# I was born on Wednesday

Probability is a tricky thing. There are a lot of nonsensical answers to be had. I just read an article about the recent Gathering for Gardner meeting that took place. Gathering for Gardner is a unique meeting for mathematicians, magicians and puzzle makers where they get together and talk about interesting things. The meetings were inspired by Martin Gardner, one of the awesomest dudes of our time, who unfortunately just passed away. The question put to the floor was the following:

"I have two children. One is a boy born on a Tuesday. What is the probability I have two boys?"

Think about that for a moment. Not too hard though. The answer turns out to be surprising. Upon reading the question, I thought about it for a long time and managed to confused myself entirely. Thinking I had gone crazy, I wrote a little python script to test the riddle, which only left me more convinced I had gone insane. I've spent most of the night thinking about it, and after making it half way to crazy, I've come around and am momentarily convinced the puzzle makes perfect sense. I'm going to attempt to convince you it makes perfect sense, but I plan on doing it in steps so as to reduce the bewilderment.

#### Playing Cards

Forget the question. Lets play a game of cards. You shuffle a deck and deal me two cards:

I accidentally flip one of them over.

Whats the probability that my other card is red? Well, that ones easy, its about half. Sure, its not exactly a half, knowing that the deck is finite and that the draws are done without replacement, knowing that the card showing is a red one means that there are only 52/2 - 1= 26 -1 = 25 red cards out of a deck of 52-1 = 51 cards giving a probability of 49%. But its basically a half. Lets do over, deal me two cards:

Darn, I flipped one of them over again:

Whats the probability that my other card is red? About a half still. (Sure, this time its really 26/51 = 51%). Nothing mysterious going on. Do over again. Deal me two cards:

This time I'll ask a little trickier question. Whats the probability that both my cards are red? Ah, well its about 1/2 * 1/2 or about 1/4 = 25%. (The real answer is 24.5%) Alright smarty pants. Whats the probability that I had a red card and a black one? Well, that ought to be about 1/2 (Real answer 51%). All in all, I could have a red card, then a black one (RB), or a black one, then a red one (BR), or a red one then a red one (RR) or a black one then a black one (BB). 4 distinct possibilities, each of which are equally likely, so the above two answers make complete sense. There is only one way in four to get both red cards, but two ways out of four to have both a red and a black. So far so good. Lets ask a different question. Now I'm going to get a bit obtuse. You deal me two cards. Now you ask me.

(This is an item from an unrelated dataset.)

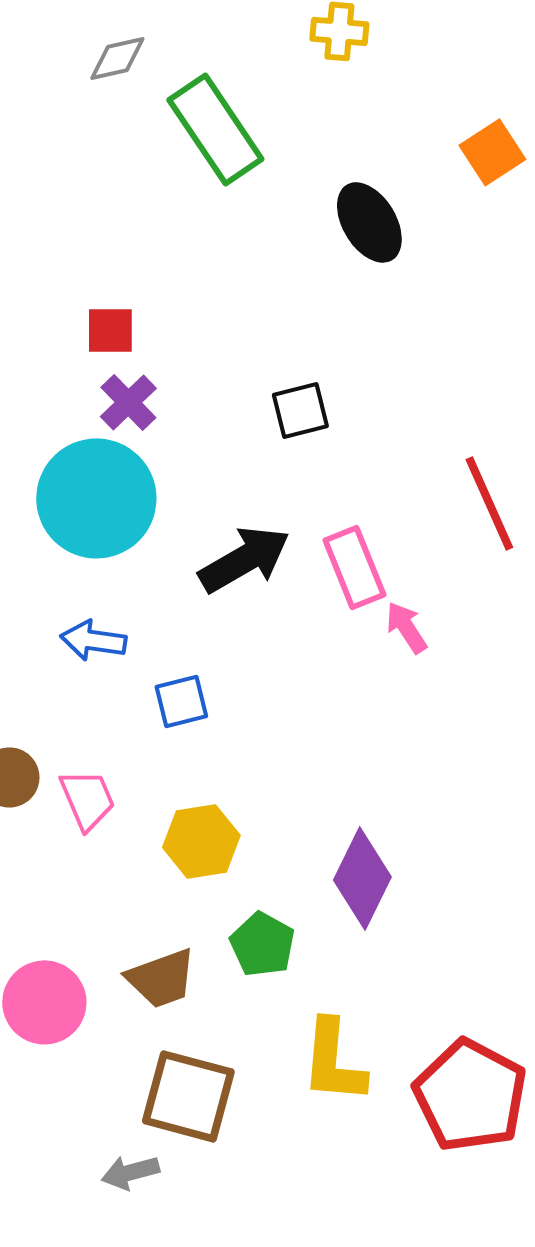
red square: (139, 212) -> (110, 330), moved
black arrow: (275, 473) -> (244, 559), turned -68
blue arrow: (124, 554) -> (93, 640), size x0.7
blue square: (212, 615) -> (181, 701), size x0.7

Hey Alemi, do you have a red card?

Meaning, do I have at least one red card. I respond, "Yes." Now, go with your gut. You know I have at least one red card. What do you reckon the color of the other one is? Probably black you say? You'd be correct. Looking at our breakdown above, I could have gotten RR, RB, BR, or BB as my cards dealt. Each was equally likely, but now you know something else. You know that I have at least one red card, so we only have three possibilities left, I either have RR, RB, or BR. Each of which was equally likely. So whats the probability that my other card is black? About 2/3 or 67%. (Real answer: 67.5%) Alright, same situation. You deal me two cards, I reveal that I have at least one red one. Whats the probability that my other card is red? Well, obviously 1/3 or 33% (Actually 32.5%) since this is the opposite question to the one directly above, and follows from the same reasoning. Fine. No problems. All of this makes sense.